Jim Davis, a University of Richmond professor of mathematics, has received a Fulbright Global Scholar program award.
Davis will travel to Germany and France during the last half of 2017, and to Canada during the first half of 2018, to engage members of the math community in solving problems related to coding theory and combinatorics, specifically Boolean function theory and difference sets.
“What I do is the math of communication,” Davis explains. “When you text, when you stream video, when you shop online, there’s a lot of math that balances speed, accuracy and security. These days everyone has a cell phone, but most people don’t have a window into what’s going on behind the scenes.”
“We’ve all been in a situation where we are trying to send a text or download something and can’t,” Davis said. “There have been many advances in these technology spaces in the past 10 to 15 years, and there’s a need now to further review the math and make improvements as needed. That’s what I’ll be working on with other leading experts.”
Davis’ visits are expected to spark conversations and lead to new understanding, insights and applications.
“It’s much more effective to be in the same place working face-to-face,” Davis said. “I’m thrilled that Fulbright is helping me to pursue projects with these people.”

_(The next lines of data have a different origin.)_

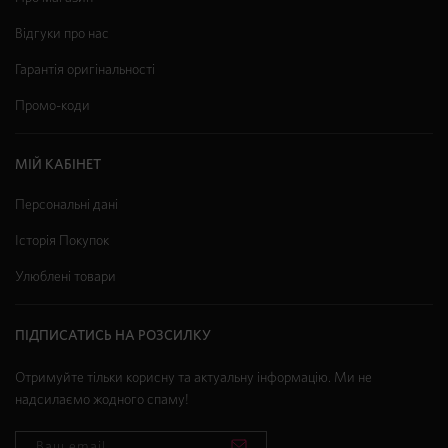
Відгуки про нас
Гарантія оригінальності
Промо-коди
МІЙ КАБІНЕТ
Персональні дані
Історія Покупок
Улюблені товари
ПІДПИСАТИСЬ НА РОЗСИЛКУ
Отримуйте тільки корисну та актуальну інформацію. Ми не
надсилаємо жодного спаму!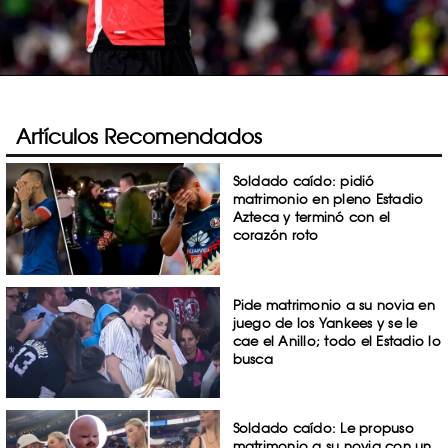
Artículos Recomendados
Soldado caído: pidió
matrimonio en pleno Estadio
Azteca y terminó con el
corazón roto
Pide matrimonio a su novia en
juego de los Yankees y se le
cae el Anillo; todo el Estadio lo
busca
Soldado caído: Le propuso
matrimonio a su novia con un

While on sabbatical this fall, Davis will visit three cities, spending about 45 days in each location.
- In Paderborn, Germany, he will consult with Kai-Uwe Schmidt, an expert in the Walsh Hadamard Transform applied to Boolean functions.
- In Paris, Davis will meet with Sihem Mesnager, one of the world’s leading experts on bent functions.
- And in Vancouver, he will meet with his long-time collaborator, Jonathan Jedwab at Simon Fraser University, an expert in difference sets.
In each location, Davis will meet with other local experts and give seminar talks and public lectures. The conversations and collaborations will result in publishable papers for scholarly mathematics journals.
Davis has taught at the University of Richmond since 1988. He has received grants from the National Security Agency, the National Science Foundation and Hewlett-Packard and has published numerous articles. He received his Bachelor of Science degree from Lafayette College and masters and Ph.D. from the University of Virginia.
The Fulbright program, which aims to increase mutual understanding between people of the U.S and people of other countries, is overseen by the U.S. Department of State. Grants are made possible by funds appropriated annually by Congress along with contributions from partner countries and the private sector. The Fulbright Global Scholar Award allows U.S. academics and professionals to engage in multi-country, trans-regional projects. As a truly worldwide award, U.S. scholars will be able to propose research or combined teaching/research activity in two to three countries with flexible schedule options; trips can be conducted within one academic year or spread over two consecutive years.